- Instructions to follow -
All of the entries below are to be repeated word for word.

- Records for processing -

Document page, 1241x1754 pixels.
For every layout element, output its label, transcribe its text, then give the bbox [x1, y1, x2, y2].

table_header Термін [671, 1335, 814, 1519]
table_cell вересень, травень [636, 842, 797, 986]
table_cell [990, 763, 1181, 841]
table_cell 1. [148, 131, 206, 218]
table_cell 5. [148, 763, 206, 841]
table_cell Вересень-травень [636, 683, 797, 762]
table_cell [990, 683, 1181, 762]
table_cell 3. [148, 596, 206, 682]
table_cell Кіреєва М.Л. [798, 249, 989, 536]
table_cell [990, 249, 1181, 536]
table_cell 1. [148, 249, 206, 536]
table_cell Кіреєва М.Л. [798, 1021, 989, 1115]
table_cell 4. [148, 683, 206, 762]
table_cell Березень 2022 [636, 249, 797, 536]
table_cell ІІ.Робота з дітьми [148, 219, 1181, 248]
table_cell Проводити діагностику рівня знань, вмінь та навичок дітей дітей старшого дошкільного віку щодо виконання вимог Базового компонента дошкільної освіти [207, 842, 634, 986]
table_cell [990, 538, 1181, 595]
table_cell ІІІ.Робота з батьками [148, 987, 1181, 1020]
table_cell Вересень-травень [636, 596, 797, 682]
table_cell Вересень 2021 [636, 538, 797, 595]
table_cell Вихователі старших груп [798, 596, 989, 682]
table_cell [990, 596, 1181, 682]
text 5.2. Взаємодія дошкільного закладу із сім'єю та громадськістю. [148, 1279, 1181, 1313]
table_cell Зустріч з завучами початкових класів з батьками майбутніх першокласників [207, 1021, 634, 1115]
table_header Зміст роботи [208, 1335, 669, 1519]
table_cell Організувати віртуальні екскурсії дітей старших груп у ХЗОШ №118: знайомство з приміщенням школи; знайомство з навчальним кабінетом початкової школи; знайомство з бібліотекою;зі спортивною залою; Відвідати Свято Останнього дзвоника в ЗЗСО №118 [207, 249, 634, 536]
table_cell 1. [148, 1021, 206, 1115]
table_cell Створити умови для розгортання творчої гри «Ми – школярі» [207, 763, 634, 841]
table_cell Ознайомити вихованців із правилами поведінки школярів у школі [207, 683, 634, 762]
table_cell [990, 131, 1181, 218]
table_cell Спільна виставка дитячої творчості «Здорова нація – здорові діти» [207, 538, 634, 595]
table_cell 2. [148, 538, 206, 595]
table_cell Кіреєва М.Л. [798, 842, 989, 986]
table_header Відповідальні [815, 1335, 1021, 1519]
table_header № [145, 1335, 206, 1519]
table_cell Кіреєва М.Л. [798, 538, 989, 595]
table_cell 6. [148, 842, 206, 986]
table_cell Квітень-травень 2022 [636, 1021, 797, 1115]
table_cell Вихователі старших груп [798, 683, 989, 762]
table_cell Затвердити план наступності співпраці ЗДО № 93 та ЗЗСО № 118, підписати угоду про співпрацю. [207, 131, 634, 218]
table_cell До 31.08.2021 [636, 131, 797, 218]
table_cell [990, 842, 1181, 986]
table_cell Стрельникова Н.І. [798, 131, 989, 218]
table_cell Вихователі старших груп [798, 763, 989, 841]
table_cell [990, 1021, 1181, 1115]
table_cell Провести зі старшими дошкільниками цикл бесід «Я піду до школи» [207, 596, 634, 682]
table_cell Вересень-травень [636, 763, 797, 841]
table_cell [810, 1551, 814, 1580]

- Final answer -
Document page, 1241x1754 pixels.
For every layout element, output its label, transcribe its text, then give the bbox [x1, y1, x2, y2].

table_header Термін [671, 1335, 814, 1519]
table_cell вересень, травень [636, 842, 797, 986]
table_cell [990, 763, 1181, 841]
table_cell 1. [148, 131, 206, 218]
table_cell 5. [148, 763, 206, 841]
table_cell Вересень-травень [636, 683, 797, 762]
table_cell [990, 683, 1181, 762]
table_cell 3. [148, 596, 206, 682]
table_cell Кіреєва М.Л. [798, 249, 989, 536]
table_cell [990, 249, 1181, 536]
table_cell 1. [148, 249, 206, 536]
table_cell Кіреєва М.Л. [798, 1021, 989, 1115]
table_cell 4. [148, 683, 206, 762]
table_cell Березень 2022 [636, 249, 797, 536]
table_cell ІІ.Робота з дітьми [148, 219, 1181, 248]
table_cell Проводити діагностику рівня знань, вмінь та навичок дітей дітей старшого дошкільного віку щодо виконання вимог Базового компонента дошкільної освіти [207, 842, 634, 986]
table_cell [990, 538, 1181, 595]
table_cell ІІІ.Робота з батьками [148, 987, 1181, 1020]
table_cell Вересень-травень [636, 596, 797, 682]
table_cell Вересень 2021 [636, 538, 797, 595]
table_cell Вихователі старших груп [798, 596, 989, 682]
table_cell [990, 596, 1181, 682]
text 5.2. Взаємодія дошкільного закладу із сім'єю та громадськістю. [148, 1279, 1181, 1313]
table_cell Зустріч з завучами початкових класів з батьками майбутніх першокласників [207, 1021, 634, 1115]
table_header Зміст роботи [208, 1335, 669, 1519]
table_cell Організувати віртуальні екскурсії дітей старших груп у ХЗОШ №118: знайомство з приміщенням школи; знайомство з навчальним кабінетом початкової школи; знайомство з бібліотекою;зі спортивною залою; Відвідати Свято Останнього дзвоника в ЗЗСО №118 [207, 249, 634, 536]
table_cell 1. [148, 1021, 206, 1115]
table_cell Створити умови для розгортання творчої гри «Ми – школярі» [207, 763, 634, 841]
table_cell Ознайомити вихованців із правилами поведінки школярів у школі [207, 683, 634, 762]
table_cell [990, 131, 1181, 218]
table_cell Спільна виставка дитячої творчості «Здорова нація – здорові діти» [207, 538, 634, 595]
table_cell 2. [148, 538, 206, 595]
table_cell Кіреєва М.Л. [798, 842, 989, 986]
table_header Відповідальні [815, 1335, 1021, 1519]
table_header № [145, 1335, 206, 1519]
table_cell Кіреєва М.Л. [798, 538, 989, 595]
table_cell 6. [148, 842, 206, 986]
table_cell Квітень-травень 2022 [636, 1021, 797, 1115]
table_cell Вихователі старших груп [798, 683, 989, 762]
table_cell Затвердити план наступності співпраці ЗДО № 93 та ЗЗСО № 118, підписати угоду про співпрацю. [207, 131, 634, 218]
table_cell До 31.08.2021 [636, 131, 797, 218]
table_cell [990, 842, 1181, 986]
table_cell Стрельникова Н.І. [798, 131, 989, 218]
table_cell Вихователі старших груп [798, 763, 989, 841]
table_cell [990, 1021, 1181, 1115]
table_cell Провести зі старшими дошкільниками цикл бесід «Я піду до школи» [207, 596, 634, 682]
table_cell Вересень-травень [636, 763, 797, 841]
table_cell [810, 1551, 814, 1580]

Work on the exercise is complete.